Brief >> Set down every entry exactly as it stands, omitting any picture.

Supplied information >>
····················

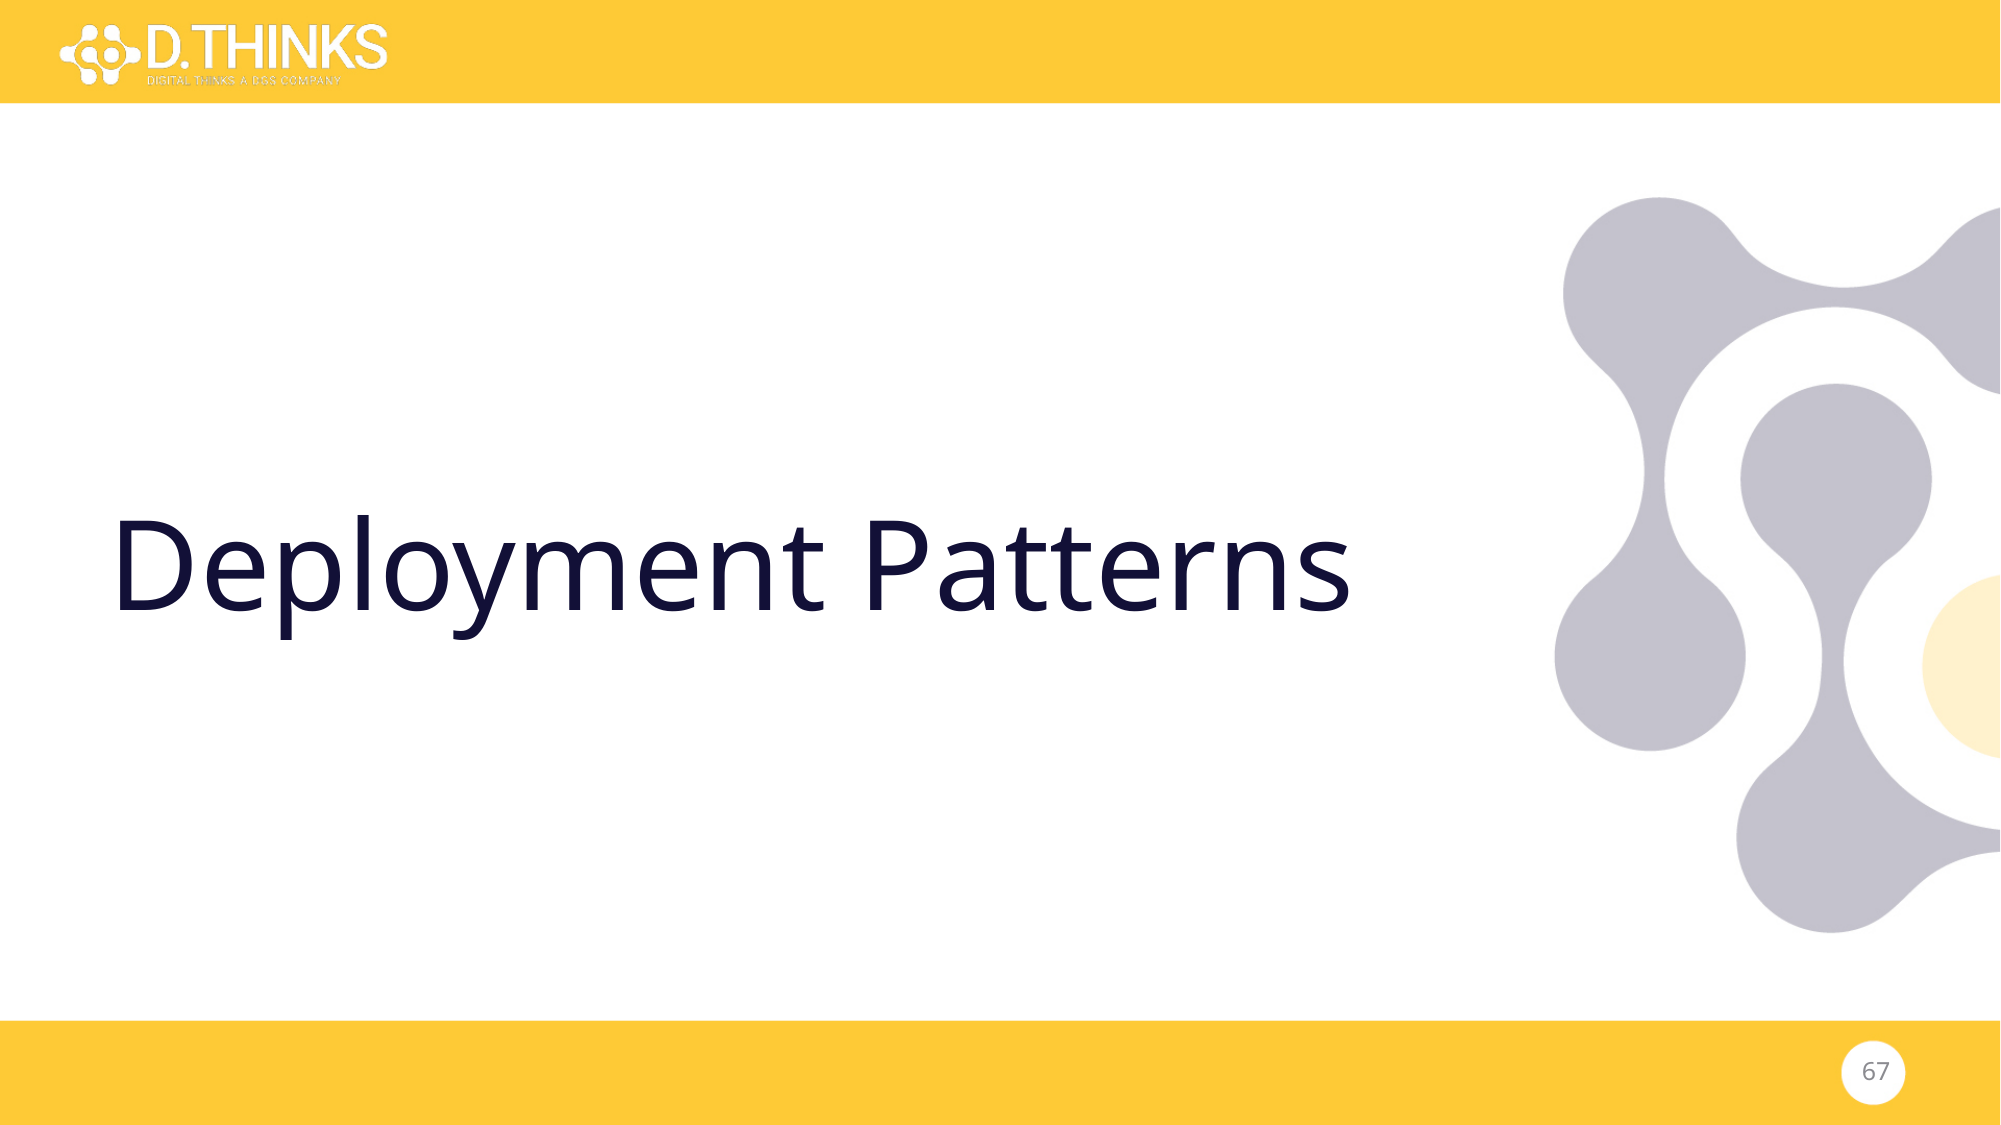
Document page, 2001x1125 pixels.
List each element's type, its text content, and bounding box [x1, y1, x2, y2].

slide_number 67 [1410, 1042, 1906, 1103]
title Deployment Patterns [93, 177, 1906, 646]
picture [0, 0, 2001, 1125]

····················

Task answer >>
Document page, 2001x1125 pixels.
List each element's type, its text content, and bounding box [x1, y1, x2, y2].

slide_number 67 [1410, 1042, 1906, 1103]
title Deployment Patterns [93, 177, 1906, 646]
picture [0, 0, 2001, 1125]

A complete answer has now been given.